The whole listing is to be given again without alteration, except that its pictures are dropped.

--- AVAILABLE DATA ---

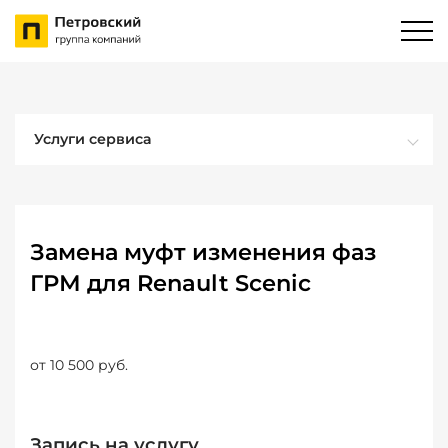
Услуги сервиса
Замена муфт изменения фаз
ГРМ для Renault Scenic
от 10 500 руб.
Запись на услугу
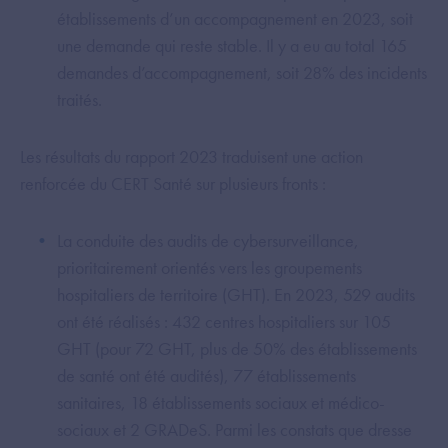
établissements d’un accompagnement en 2023, soit
une demande qui reste stable. Il y a eu au total 165
demandes d’accompagnement, soit 28% des incidents
traités.
Les résultats du rapport 2023 traduisent une action
renforcée du CERT Santé sur plusieurs fronts :
La conduite des audits de cybersurveillance,
prioritairement orientés vers les groupements
hospitaliers de territoire (GHT). En 2023, 529 audits
ont été réalisés : 432 centres hospitaliers sur 105
GHT (pour 72 GHT, plus de 50% des établissements
de santé ont été audités), 77 établissements
sanitaires, 18 établissements sociaux et médico-
sociaux et 2 GRADeS. Parmi les constats que dresse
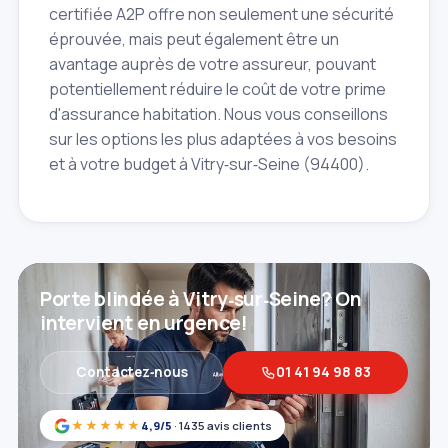
certifiée A2P offre non seulement une sécurité
éprouvée, mais peut également être un
avantage auprès de votre assureur, pouvant
potentiellement réduire le coût de votre prime
d'assurance habitation. Nous vous conseillons
sur les options les plus adaptées à vos besoins
et à votre budget à Vitry‑sur‑Seine (94400).
Porte blindée à Vitry‑sur‑Seine? On
intervient en urgence!
Contactez‑nous
01 41 94 98 83
★★★★★
4,9/5
· 1435 avis clients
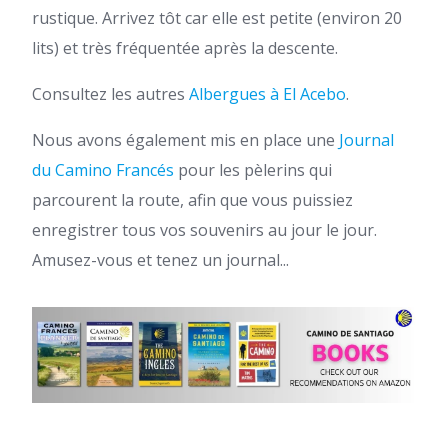
rustique. Arrivez tôt car elle est petite (environ 20
lits) et très fréquentée après la descente.
Consultez les autres
Albergues à El Acebo
.
Nous avons également mis en place une
Journal
du Camino Francés
pour les pèlerins qui
parcourent la route, afin que vous puissiez
enregistrer tous vos souvenirs au jour le jour.
Amusez-vous et tenez un journal...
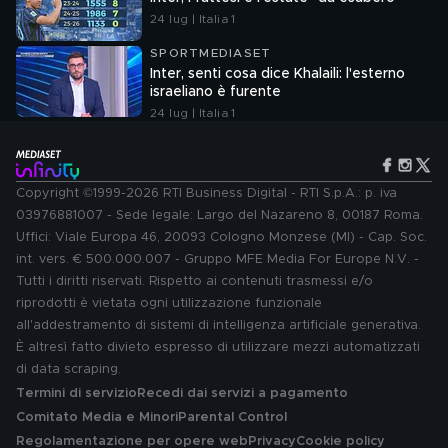
24 lug | Italia 1
SPORTMEDIASET
Inter, senti cosa dice Khalaili: l'esterno
israeliano è furente
24 lug | Italia 1
Copyright ©1999-2026 RTI Business Digital - RTI S.p.A.: p. iva
03976881007 - Sede legale: Largo del Nazareno 8, 00187 Roma.
Uffici: Viale Europa 46, 20093 Cologno Monzese (MI) - Cap. Soc.
int. vers. € 500.000.007 - Gruppo MFE Media For Europe N.V. -
Tutti i diritti riservati. Rispetto ai contenuti trasmessi e/o
riprodotti è vietata ogni utilizzazione funzionale
all'addestramento di sistemi di intelligenza artificiale generativa.
È altresì fatto divieto espresso di utilizzare mezzi automatizzati
di data scraping.
Termini di servizio
Recedi dai servizi a pagamento
Comitato Media e Minori
Parental Control
Regolamentazione per opere web
Privacy
Cookie policy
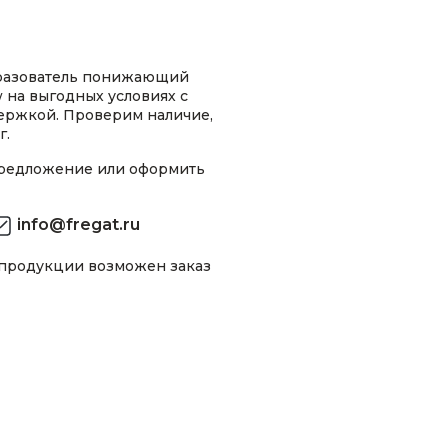
разователь понижающий
на выгодных условиях с
ержкой. Проверим наличие,
г.
предложение или оформить
info@fregat.ru
 продукции возможен заказ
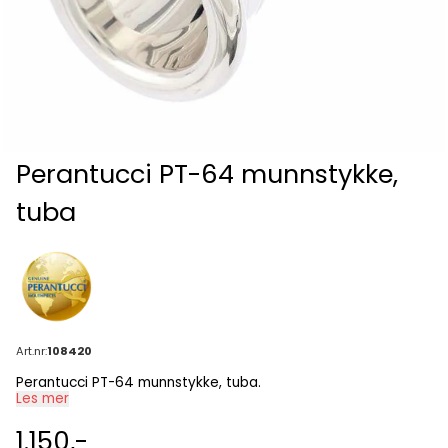
Perantucci PT-64 munnstykke,
tuba
Art.nr:
108420
Perantucci PT-64 munnstykke, tuba.
Les mer
1.150,-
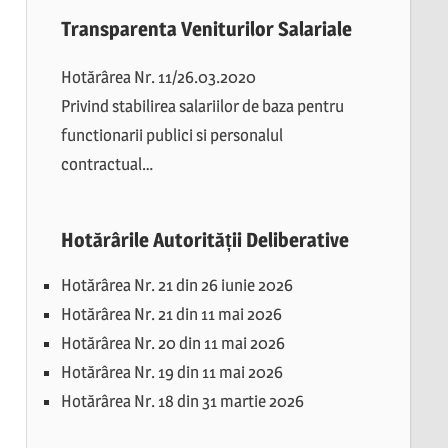
Transparenta Veniturilor Salariale
Hotărârea Nr. 11/26.03.2020
Privind stabilirea salariilor de baza pentru
functionarii publici si personalul
contractual…
Hotărârile Autorității Deliberative
Hotărârea Nr. 21 din 26 iunie 2026
Hotărârea Nr. 21 din 11 mai 2026
Hotărârea Nr. 20 din 11 mai 2026
Hotărârea Nr. 19 din 11 mai 2026
Hotărârea Nr. 18 din 31 martie 2026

---

REPLY TO THE EXERCISE:
Услуги сервиса
Замена муфт изменения фаз
ГРМ для Renault Scenic
от 10 500 руб.
Запись на услугу
établissements d’un accompagnement en 2023, soit
une demande qui reste stable. Il y a eu au total 165
demandes d’accompagnement, soit 28% des incidents
traités.
Les résultats du rapport 2023 traduisent une action
renforcée du CERT Santé sur plusieurs fronts :
La conduite des audits de cybersurveillance,
prioritairement orientés vers les groupements
hospitaliers de territoire (GHT). En 2023, 529 audits
ont été réalisés : 432 centres hospitaliers sur 105
GHT (pour 72 GHT, plus de 50% des établissements
de santé ont été audités), 77 établissements
sanitaires, 18 établissements sociaux et médico-
sociaux et 2 GRADeS. Parmi les constats que dresse
certifiée A2P offre non seulement une sécurité
éprouvée, mais peut également être un
avantage auprès de votre assureur, pouvant
potentiellement réduire le coût de votre prime
d'assurance habitation. Nous vous conseillons
sur les options les plus adaptées à vos besoins
et à votre budget à Vitry‑sur‑Seine (94400).
Porte blindée à Vitry‑sur‑Seine? On
intervient en urgence!
Contactez‑nous
01 41 94 98 83
★★★★★
4,9/5
· 1435 avis clients
rustique. Arrivez tôt car elle est petite (environ 20
lits) et très fréquentée après la descente.
Consultez les autres
Albergues à El Acebo
.
Nous avons également mis en place une
Journal
du Camino Francés
pour les pèlerins qui
parcourent la route, afin que vous puissiez
enregistrer tous vos souvenirs au jour le jour.
Amusez-vous et tenez un journal...
24 lug | Italia 1
SPORTMEDIASET
Inter, senti cosa dice Khalaili: l'esterno
israeliano è furente
24 lug | Italia 1
Copyright ©1999-2026 RTI Business Digital - RTI S.p.A.: p. iva
03976881007 - Sede legale: Largo del Nazareno 8, 00187 Roma.
Uffici: Viale Europa 46, 20093 Cologno Monzese (MI) - Cap. Soc.
int. vers. € 500.000.007 - Gruppo MFE Media For Europe N.V. -
Tutti i diritti riservati. Rispetto ai contenuti trasmessi e/o
riprodotti è vietata ogni utilizzazione funzionale
all'addestramento di sistemi di intelligenza artificiale generativa.
È altresì fatto divieto espresso di utilizzare mezzi automatizzati
di data scraping.
Termini di servizio
Recedi dai servizi a pagamento
Comitato Media e Minori
Parental Control
Regolamentazione per opere web
Privacy
Cookie policy
разователь понижающий
на выгодных условиях с
ержкой. Проверим наличие,
г.
предложение или оформить
info@fregat.ru
 продукции возможен заказ
Perantucci PT-64 munnstykke,
tuba
Art.nr:
108420
Perantucci PT-64 munnstykke, tuba.
Les mer
1.150,-
Transparenta Veniturilor Salariale
Hotărârea Nr. 11/26.03.2020
Privind stabilirea salariilor de baza pentru
functionarii publici si personalul
contractual…
Hotărârile Autorității Deliberative
Hotărârea Nr. 21 din 26 iunie 2026
Hotărârea Nr. 21 din 11 mai 2026
Hotărârea Nr. 20 din 11 mai 2026
Hotărârea Nr. 19 din 11 mai 2026
Hotărârea Nr. 18 din 31 martie 2026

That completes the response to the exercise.